## TASK
Your answer should be the lines below from the one with "Figure 3. Smoothing" to the one with "Figure 1. Symmetric", both included, given again exactly and with nothing added.

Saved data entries

=== Begin Enclosure ===

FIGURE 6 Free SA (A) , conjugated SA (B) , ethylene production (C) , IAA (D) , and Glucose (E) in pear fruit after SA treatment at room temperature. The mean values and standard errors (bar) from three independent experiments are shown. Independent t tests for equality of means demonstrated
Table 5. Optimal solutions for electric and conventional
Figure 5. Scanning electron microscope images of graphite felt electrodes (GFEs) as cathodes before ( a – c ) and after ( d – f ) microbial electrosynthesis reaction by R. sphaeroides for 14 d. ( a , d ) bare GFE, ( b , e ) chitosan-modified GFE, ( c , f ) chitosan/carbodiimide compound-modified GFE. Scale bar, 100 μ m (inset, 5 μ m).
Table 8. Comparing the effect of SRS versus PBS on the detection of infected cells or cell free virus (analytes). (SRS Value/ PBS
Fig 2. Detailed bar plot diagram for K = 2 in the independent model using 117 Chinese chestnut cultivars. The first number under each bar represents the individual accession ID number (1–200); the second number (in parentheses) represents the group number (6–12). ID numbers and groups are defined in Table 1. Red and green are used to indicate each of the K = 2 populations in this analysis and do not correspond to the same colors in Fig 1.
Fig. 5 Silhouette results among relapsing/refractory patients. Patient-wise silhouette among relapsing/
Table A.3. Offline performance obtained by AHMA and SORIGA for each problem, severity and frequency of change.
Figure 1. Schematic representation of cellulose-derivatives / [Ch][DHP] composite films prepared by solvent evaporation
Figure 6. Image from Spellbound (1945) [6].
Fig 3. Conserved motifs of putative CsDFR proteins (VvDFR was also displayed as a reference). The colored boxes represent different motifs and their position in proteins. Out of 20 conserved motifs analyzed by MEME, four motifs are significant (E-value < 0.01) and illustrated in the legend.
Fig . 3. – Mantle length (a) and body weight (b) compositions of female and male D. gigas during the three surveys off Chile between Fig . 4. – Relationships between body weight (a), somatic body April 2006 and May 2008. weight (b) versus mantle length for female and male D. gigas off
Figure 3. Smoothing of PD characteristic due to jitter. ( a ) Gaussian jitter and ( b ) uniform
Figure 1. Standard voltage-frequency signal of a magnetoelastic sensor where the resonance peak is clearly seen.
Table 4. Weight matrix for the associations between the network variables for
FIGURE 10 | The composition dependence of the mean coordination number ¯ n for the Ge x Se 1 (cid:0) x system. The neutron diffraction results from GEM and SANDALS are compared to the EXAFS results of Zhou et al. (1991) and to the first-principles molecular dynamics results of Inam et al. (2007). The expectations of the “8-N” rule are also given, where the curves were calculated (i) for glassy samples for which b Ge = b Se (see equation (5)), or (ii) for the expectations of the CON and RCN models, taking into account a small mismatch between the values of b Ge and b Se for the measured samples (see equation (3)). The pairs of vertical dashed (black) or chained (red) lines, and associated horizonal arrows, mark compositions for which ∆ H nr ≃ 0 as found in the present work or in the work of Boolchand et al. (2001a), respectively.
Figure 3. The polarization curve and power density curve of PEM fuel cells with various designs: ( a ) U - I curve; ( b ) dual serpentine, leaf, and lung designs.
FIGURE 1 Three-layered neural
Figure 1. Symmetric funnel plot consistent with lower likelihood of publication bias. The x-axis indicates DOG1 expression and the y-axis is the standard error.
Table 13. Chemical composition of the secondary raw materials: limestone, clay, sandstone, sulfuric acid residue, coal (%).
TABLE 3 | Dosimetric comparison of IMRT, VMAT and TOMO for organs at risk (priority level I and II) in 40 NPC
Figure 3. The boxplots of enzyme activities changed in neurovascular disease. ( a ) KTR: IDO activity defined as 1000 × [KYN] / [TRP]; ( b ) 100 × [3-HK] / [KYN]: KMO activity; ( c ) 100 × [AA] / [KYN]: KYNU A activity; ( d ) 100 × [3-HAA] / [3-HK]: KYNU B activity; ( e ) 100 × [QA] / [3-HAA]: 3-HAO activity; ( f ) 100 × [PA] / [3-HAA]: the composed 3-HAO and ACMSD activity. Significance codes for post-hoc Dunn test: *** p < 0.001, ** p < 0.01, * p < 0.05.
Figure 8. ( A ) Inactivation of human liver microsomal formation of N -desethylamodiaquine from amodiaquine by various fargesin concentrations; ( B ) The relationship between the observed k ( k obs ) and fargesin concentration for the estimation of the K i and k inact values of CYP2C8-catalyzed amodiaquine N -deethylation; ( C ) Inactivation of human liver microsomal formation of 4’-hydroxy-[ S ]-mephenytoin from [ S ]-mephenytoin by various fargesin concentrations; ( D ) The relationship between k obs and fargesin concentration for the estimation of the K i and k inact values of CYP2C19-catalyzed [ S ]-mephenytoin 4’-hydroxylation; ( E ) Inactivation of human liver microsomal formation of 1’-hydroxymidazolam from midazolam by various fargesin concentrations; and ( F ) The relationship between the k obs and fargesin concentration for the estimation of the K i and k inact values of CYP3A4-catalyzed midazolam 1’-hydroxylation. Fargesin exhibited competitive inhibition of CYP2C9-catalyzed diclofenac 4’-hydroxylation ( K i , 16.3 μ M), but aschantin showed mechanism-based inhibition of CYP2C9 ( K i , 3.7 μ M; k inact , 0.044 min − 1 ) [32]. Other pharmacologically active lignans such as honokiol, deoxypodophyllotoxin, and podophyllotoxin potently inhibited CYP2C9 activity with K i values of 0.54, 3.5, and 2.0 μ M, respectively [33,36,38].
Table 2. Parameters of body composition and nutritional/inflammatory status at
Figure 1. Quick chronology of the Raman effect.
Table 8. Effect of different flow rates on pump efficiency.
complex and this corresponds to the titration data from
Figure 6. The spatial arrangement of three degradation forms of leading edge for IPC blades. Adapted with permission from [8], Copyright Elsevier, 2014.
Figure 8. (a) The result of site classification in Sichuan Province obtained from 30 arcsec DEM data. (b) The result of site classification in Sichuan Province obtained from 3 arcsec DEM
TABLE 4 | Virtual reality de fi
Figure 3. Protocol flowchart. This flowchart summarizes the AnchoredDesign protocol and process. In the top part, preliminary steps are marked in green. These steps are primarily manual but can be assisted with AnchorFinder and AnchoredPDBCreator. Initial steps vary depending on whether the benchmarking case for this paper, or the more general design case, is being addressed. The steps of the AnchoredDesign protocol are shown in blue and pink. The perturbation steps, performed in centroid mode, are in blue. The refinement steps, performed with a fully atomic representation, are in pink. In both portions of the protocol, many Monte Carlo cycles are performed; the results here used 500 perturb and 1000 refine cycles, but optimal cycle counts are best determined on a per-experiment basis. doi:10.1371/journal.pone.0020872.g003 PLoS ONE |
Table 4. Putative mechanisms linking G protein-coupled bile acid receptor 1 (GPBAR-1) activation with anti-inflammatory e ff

=== End Enclosure ===

## SOLUTION FOR THIS PROBLEM
Figure 3. Smoothing of PD characteristic due to jitter. ( a ) Gaussian jitter and ( b ) uniform
Figure 1. Standard voltage-frequency signal of a magnetoelastic sensor where the resonance peak is clearly seen.
Table 4. Weight matrix for the associations between the network variables for
FIGURE 10 | The composition dependence of the mean coordination number ¯ n for the Ge x Se 1 (cid:0) x system. The neutron diffraction results from GEM and SANDALS are compared to the EXAFS results of Zhou et al. (1991) and to the first-principles molecular dynamics results of Inam et al. (2007). The expectations of the “8-N” rule are also given, where the curves were calculated (i) for glassy samples for which b Ge = b Se (see equation (5)), or (ii) for the expectations of the CON and RCN models, taking into account a small mismatch between the values of b Ge and b Se for the measured samples (see equation (3)). The pairs of vertical dashed (black) or chained (red) lines, and associated horizonal arrows, mark compositions for which ∆ H nr ≃ 0 as found in the present work or in the work of Boolchand et al. (2001a), respectively.
Figure 3. The polarization curve and power density curve of PEM fuel cells with various designs: ( a ) U - I curve; ( b ) dual serpentine, leaf, and lung designs.
FIGURE 1 Three-layered neural
Figure 1. Symmetric funnel plot consistent with lower likelihood of publication bias. The x-axis indicates DOG1 expression and the y-axis is the standard error.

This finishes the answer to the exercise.